A las dificultades en la lectura de datos se añade, por supuesto, la imposibilidad de estudiar el sistema nervioso con técnicas directas en sujetos sanos y estar limitados a la obtención de material en enfermos sometidos a una operación quirúrgica cerebral. Sin embargo, la “neurociencia” parece estar presente en todos lados y en todos los saberes. Posiblemente el interés del gran público por esta rama de la investigación científica haya dado un impulso mayor a las interpretaciones apresuradas de los resultados de las investigaciones. Es cierto, los temas no son menores. Una de las grandes preguntas que trata la interpretación de datos es cómo surge la conciencia, y de su mano llega el viejo tema del determinismo del comportamiento del hombre. Pues si todo lo que pensamos y sentimos fuese reducible a un proceso eléctrico, sería entonces tan fácil de emular como de manipular. Se acabaría, en tal caso, nuestra idea de lo inconmensurable del sujeto humano. Pero estamos lejos de eso aún: cada neurona se comunica, al menos, con otras mil neuronas y el total de ellas en el cerebro humano adulto es de 100 mil millones. El número total de sinapsis es de 100 billones, cien millones de millones. Los más complejos y recientes chips electrónicos, como el de IBM, que emulan el funcionamiento cerebral, tienen 256 millones de “sinapsis”, un número muy importante aunque 400.000 veces menor que el de sinapsis en el cerebro.
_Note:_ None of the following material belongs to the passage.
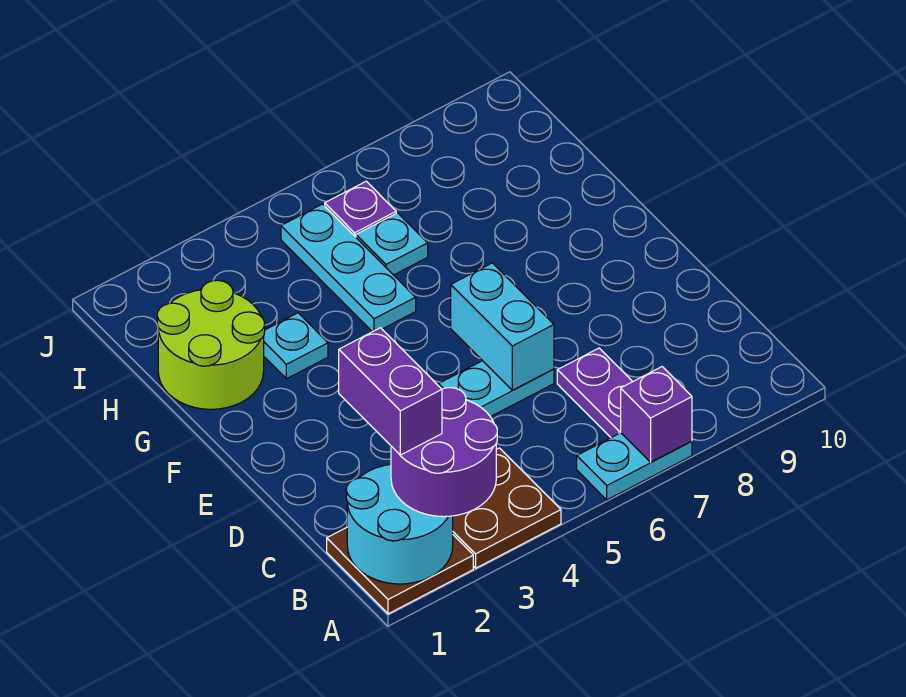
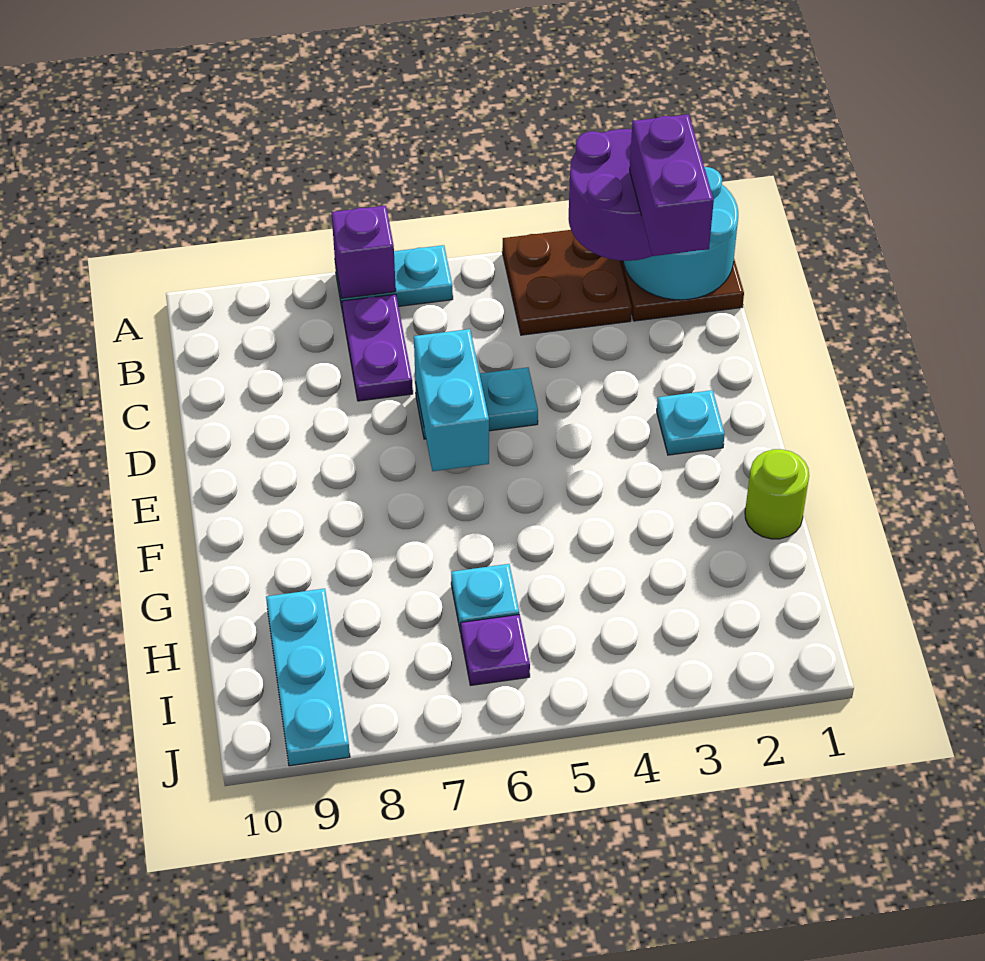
lime 2x2 round brick [157,280,265,409] -> lime 1x1 round brick [745,449,809,539]
cyan 1x1 plate [264,313,328,379] -> cyan 1x1 plate moved to [657,390,725,455]
cyan 1x3 plate [281,204,416,332] -> cyan 1x3 plate moved to [266,589,350,766]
Estas cifras gigantescas nos dan una idea de la complejidad del sistema nervioso humano. De modo que las interpretaciones, tanto a partir de imágenes como por emulación en inteligencia artificial, aún están lejos de desentrañar pensamientos, recuerdos y sentimientos. De hecho, hay teóricos que pusieron ese tipo de pregunta por fuera del lenguaje que tenemos disponible. Alguno la llamó “una pregunta difícil” por no llamarla irresoluble. Acaso su dificultad sea proporcional a la importancia que tendemos a darle. De modo que hay prisa en más de un sentido, y unas pocas verdades.

*Basilio Kotsias es Doctor en Medicina (UBA), investigador del Conicet y presidente de la Fundación Revista Medicina.